Pero es gracias a bastantes series de la televisión actual que el mejor cine sobrevive. La mayor concentración de talento, sobre todo en eso tan vital e imprescindible llamado guiones, ha desertado de un Hollywood alarmantemente seco para brillar deslumbrantemente en esas sagas policiacas (The Shield y The Wire), gansteriles (Los Soprano), intimistas con tendencia a la negrura (A dos metros bajo tierra), bélicas (Hermanos de sangre), del Oeste (Deadwood) o históricas (Roma), que te tienen perdurablemente enganchada y agradecida a la cinefilia de cualquier parte, destinados a convertirse en clásicos.
Sintiendo una progresiva y justificada pereza ante el pesado o previsible material que ofrecen los festivales de cine más trascendentes, sospecho que ahora es más fácil encontrar el paraíso y los hallazgos deslumbrantes en los festivales de televisión.

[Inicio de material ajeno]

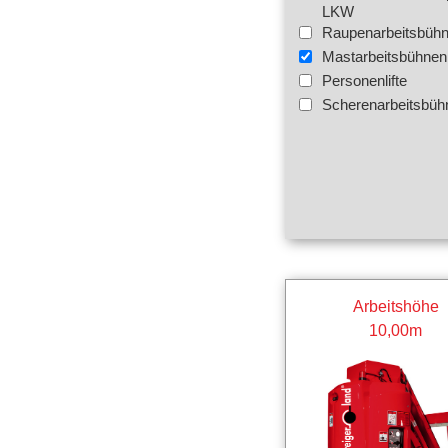
LKW
Raupenarbeitsbüh
Mastarbeitsbühnen
Personenlifte
Scherenarbeitsbüh
Arbeitshöhe
10,00m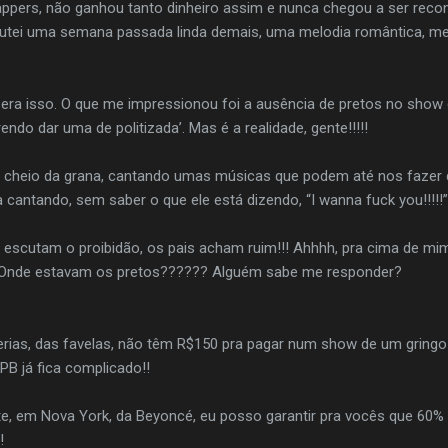
 rappers, não ganhou tanto dinheiro assim e nunca chegou a ser rec
cutei uma semana passada linda demais, uma melodia romântica, m
o era isso. O que me impressionou foi a ausência de pretos no sh
endo dar uma de politizada’. Mas é a realidade, gente!!!!!
o, cheio da grana, cantando umas músicas que podem até nos fazer
cantando, sem saber o que ele está dizendo, “I wanna fuck you!!!!!”
escutam o proibidão, os pais acham ruim!!! Ahhhh, pra cima de mim 
a. Onde estavam os pretos?????? Alguém sabe me responder?
erias, das favelas, não têm R$150 pra pagar num show de um gringo!
PB já fica complicado!!
e, em Nova York, da Beyoncé, eu posso garantir pra vocês que 60% 
!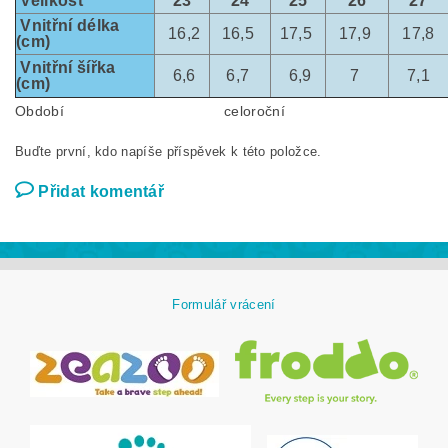
Velikost
23
24
25
26
27
Vnitřní délka
16,2
16,5
17,5
17,9
17,8
(cm)
Vnitřní šířka
6,6
6,7
6,9
7
7,1
(cm)
Období
celoroční
Buďte první, kdo napíše příspěvek k této položce.
Přidat komentář
Formulář vrácení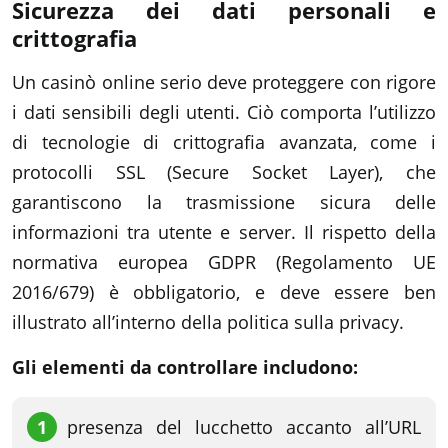
Sicurezza dei dati personali e
crittografia
Un casinò online serio deve proteggere con rigore
i dati sensibili degli utenti. Ciò comporta l’utilizzo
di tecnologie di crittografia avanzata, come i
protocolli SSL (Secure Socket Layer), che
garantiscono la trasmissione sicura delle
informazioni tra utente e server. Il rispetto della
normativa europea GDPR (Regolamento UE
2016/679) è obbligatorio, e deve essere ben
illustrato all’interno della politica sulla privacy.
Gli elementi da controllare includono:
presenza del lucchetto accanto all’URL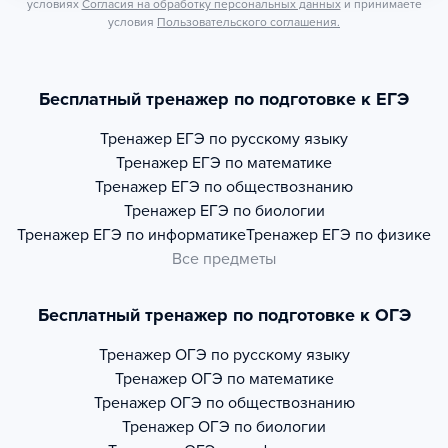
условиях
Согласия на обработку персональных данных
и принимаете
условия
Пользовательского соглашения.
Бесплатный тренажер по подготовке к ЕГЭ
Тренажер
ЕГЭ по русскому языку
Тренажер
ЕГЭ по математике
Тренажер
ЕГЭ по обществознанию
Тренажер
ЕГЭ по биологии
Тренажер
ЕГЭ по информатике
Тренажер
ЕГЭ по физике
Все предметы
Бесплатный тренажер по подготовке к ОГЭ
Тренажер
ОГЭ по русскому языку
Тренажер
ОГЭ по математике
Тренажер
ОГЭ по обществознанию
Тренажер
ОГЭ по биологии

Si la ya mítica productora HBO montara una cita anual exhibiendo exclusivamente los frecuentemente magistrales productos de la casa, ese toque de clase y esa garantía de calidad y de complejidad que acompaña a todo lo que lleva sus siglas, imagino que el anhelo de los amantes del cine prescindiría sin ninguna nostalgia de las citas de Cannes, Venecia, Berlín y San Sebastián, para apostar sobre seguro con la creatividad y el arte de esas series, de la más legítima fábrica de sueños.
¿Y las series españolas? Sigo inmune a sus presumibles encantos, sin la menor identificación emocional o lúdica con las cosas de la tierra, encantado de que los cerebros de HBO sigan colonizando mi subconsciente. No es una cuestión de esnobismo, de elitismo pedante, de que sólo me fascine lo que está lejos de casa. Simplemente es así mi sincera concepción de lo bueno y de lo malo.
Pero juro que lo intento con los productos patrios. Me asomo con expectativas a la hiperpublicitada Cuenta atrás, que además va de polis, mi género favorito. Y todo me suena a falso, a rutinario, a prescindible. Pero veo los dos primeros capítulos de la inteligente y ácida Studio 60, ambientada en el mundo de la televisión norteamericana, y me vuelve a dar el subidón. Nunca he entendido la necesidad de eso tan surrealista llamado hacer patria.